O prédio era imponente, de vidro e aço, refletindo a luz do dia.
Na recepção, foi recebida com gentileza e encaminhada para o departamento de projetos. Logo, Henrique apareceu.
- Bom dia, nova supervisora - disse ele, com aquele sorriso fácil, que aquecia sem esforço.
- Bom dia. Espero não decepcionar.
- Você não decepcionava nem quando era estagiária. Não vai ser agora.
Clara riu, um pouco sem graça, e o seguiu pelos corredores.
A equipe a recebeu com curiosidade e respeito. No início, aquele ambiente cheio de energia a intimidou - mas logo o instinto de quem sempre foi boa no que faz tomou conta.
Ela mergulhou nos relatórios, nos prazos, nas ideias. Sentiu-se viva.
Henrique apareceu de vez em quando para perguntar se ela estava bem, e cada vez que ele falava, Clara percebia o quanto ele havia mudado. O mesmo olhar gentil, mas agora com uma confiança madura, de quem construiu o próprio império com as próprias mãos.
Durante o almoço, ele se aproximou da mesa dela.
- Aceita companhia?
Ela levantou o olhar e sorriu.
- Aceito. Mas só se você prometer não me perguntar o motivo do meu retorno ao mercado.
Henrique riu. - Prometo. Só quero aproveitar o fato de te ter por perto de novo.
Conversaram sobre a faculdade, amigos antigos, histórias que pareciam de outra vida.
E, aos poucos, o riso foi se tornando natural - algo que ela nem lembrava mais como era.
No fim do expediente, Clara guardou o notebook e olhou pela janela da sala.
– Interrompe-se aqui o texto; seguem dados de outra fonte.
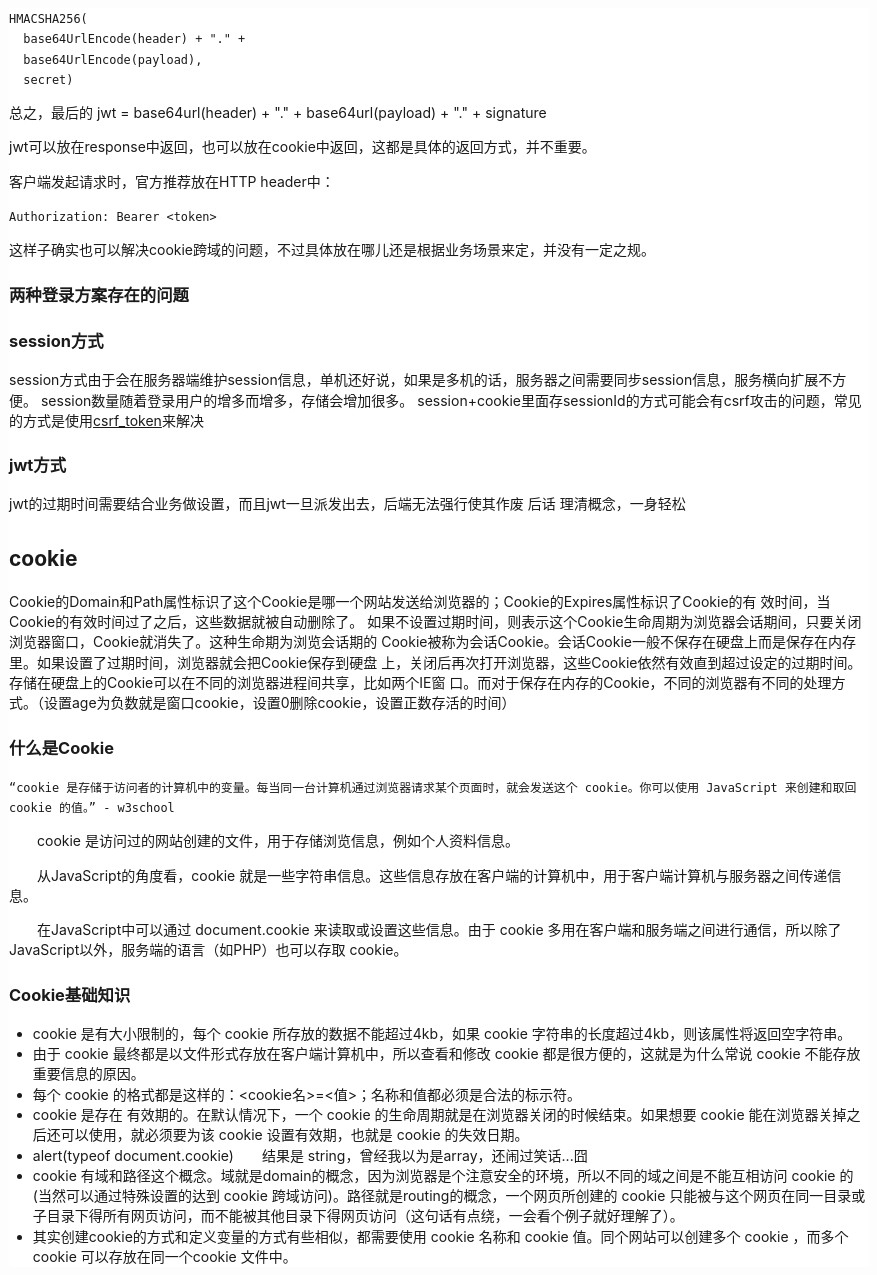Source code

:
 ```
HMACSHA256(
  base64UrlEncode(header) + "." +
  base64UrlEncode(payload),
  secret)

```
总之，最后的 jwt = base64url(header) + "." + base64url(payload) + "." + signature

jwt可以放在response中返回，也可以放在cookie中返回，这都是具体的返回方式，并不重要。

客户端发起请求时，官方推荐放在HTTP header中：

```
Authorization: Bearer <token>

```
这样子确实也可以解决cookie跨域的问题，不过具体放在哪儿还是根据业务场景来定，并没有一定之规。

### 两种登录方案存在的问题
### session方式
session方式由于会在服务器端维护session信息，单机还好说，如果是多机的话，服务器之间需要同步session信息，服务横向扩展不方便。
session数量随着登录用户的增多而增多，存储会增加很多。
session+cookie里面存sessionId的方式可能会有csrf攻击的问题，常见的方式是使用[csrf_token](https://link.zhihu.com/?target=https%3A//www.ibm.com/developerworks/cn/web/1102_niugang_csrf/index.html)来解决
### jwt方式
jwt的过期时间需要结合业务做设置，而且jwt一旦派发出去，后端无法强行使其作废
后话
理清概念，一身轻松

## cookie
Cookie的Domain和Path属性标识了这个Cookie是哪一个网站发送给浏览器的；Cookie的Expires属性标识了Cookie的有 效时间，当Cookie的有效时间过了之后，这些数据就被自动删除了。
如果不设置过期时间，则表示这个Cookie生命周期为浏览器会话期间，只要关闭浏览器窗口，Cookie就消失了。这种生命期为浏览会话期的 Cookie被称为会话Cookie。会话Cookie一般不保存在硬盘上而是保存在内存里。如果设置了过期时间，浏览器就会把Cookie保存到硬盘 上，关闭后再次打开浏览器，这些Cookie依然有效直到超过设定的过期时间。存储在硬盘上的Cookie可以在不同的浏览器进程间共享，比如两个IE窗 口。而对于保存在内存的Cookie，不同的浏览器有不同的处理方式。（设置age为负数就是窗口cookie，设置0删除cookie，设置正数存活的时间）

### 什么是Cookie
    “cookie 是存储于访问者的计算机中的变量。每当同一台计算机通过浏览器请求某个页面时，就会发送这个 cookie。你可以使用 JavaScript 来创建和取回 cookie 的值。” - w3school
　　cookie 是访问过的网站创建的文件，用于存储浏览信息，例如个人资料信息。

　　从JavaScript的角度看，cookie 就是一些字符串信息。这些信息存放在客户端的计算机中，用于客户端计算机与服务器之间传递信息。

　　在JavaScript中可以通过 document.cookie 来读取或设置这些信息。由于 cookie 多用在客户端和服务端之间进行通信，所以除了JavaScript以外，服务端的语言（如PHP）也可以存取 cookie。

### Cookie基础知识
* cookie 是有大小限制的，每个 cookie 所存放的数据不能超过4kb，如果 cookie 字符串的长度超过4kb，则该属性将返回空字符串。
* 由于 cookie 最终都是以文件形式存放在客户端计算机中，所以查看和修改 cookie 都是很方便的，这就是为什么常说 cookie 不能存放重要信息的原因。
* 每个 cookie 的格式都是这样的：<cookie名>=<值>；名称和值都必须是合法的标示符。
* cookie 是存在 有效期的。在默认情况下，一个 cookie 的生命周期就是在浏览器关闭的时候结束。如果想要 cookie 能在浏览器关掉之后还可以使用，就必须要为该 cookie 设置有效期，也就是 cookie 的失效日期。
* alert(typeof document.cookie)　　结果是 string，曾经我以为是array，还闹过笑话...囧
* cookie 有域和路径这个概念。域就是domain的概念，因为浏览器是个注意安全的环境，所以不同的域之间是不能互相访问 cookie 的(当然可以通过特殊设置的达到 cookie 跨域访问)。路径就是routing的概念，一个网页所创建的 cookie 只能被与这个网页在同一目录或子目录下得所有网页访问，而不能被其他目录下得网页访问（这句话有点绕，一会看个例子就好理解了）。
* 其实创建cookie的方式和定义变量的方式有些相似，都需要使用 cookie 名称和 cookie 值。同个网站可以创建多个 cookie ，而多个 cookie 可以存放在同一个cookie 文件中。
A cidade começava a se acender lá fora, e o reflexo do próprio rosto no vidro parecia o de alguém novo.
Henrique se despediu com um sorriso discreto, e ela agradeceu em silêncio por aquele dia - o primeiro em muito tempo que não terminou em lágrimas.
No caminho de volta pra casa, o rádio tocava uma música suave. Clara dirigia tranquila, sentindo o coração leve, o corpo cansado, mas cheio de uma paz que há tempos não sentia.
Quando abriu a porta de casa, o silêncio foi a primeira coisa que a recebeu.
As luzes estavam apagadas, a mesa ainda posta desde o dia anterior, e o cheiro do café velho no ar.
- Arthur? - chamou, mas sabia que não teria resposta.
Andou pela sala, olhou o quarto de hóspedes: vazio.
O armário estava entreaberto, e algumas roupas haviam sumido.
Clara encostou na moldura da porta, respirando fundo.
No fundo, já sabia onde ele estava.
Luísa.
O nome ecoou na mente dela como um estalo.
A mulher do vestido vermelho.
A mulher que destruiu o que restava de um amor - e que agora, mais uma vez, o afastava de casa.
Clara sentou no sofá, olhou para o nada por alguns segundos, e um riso leve escapou.
Não era ironia. Era libertação.
Ele podia estar com Luísa, com quem quisesse.
Porque, pela primeira vez em cinco anos, ela estava finalmente consigo mesma.
Pegou o notebook e abriu o e-mail de trabalho que Henrique havia enviado no fim da tarde.
Enquanto lia, um pensamento simples e firme tomou forma dentro dela:
"Talvez o amor da minha vida sempre tenha sido eu."
E, naquela noite, Clara dormiu sozinha - mas em paz.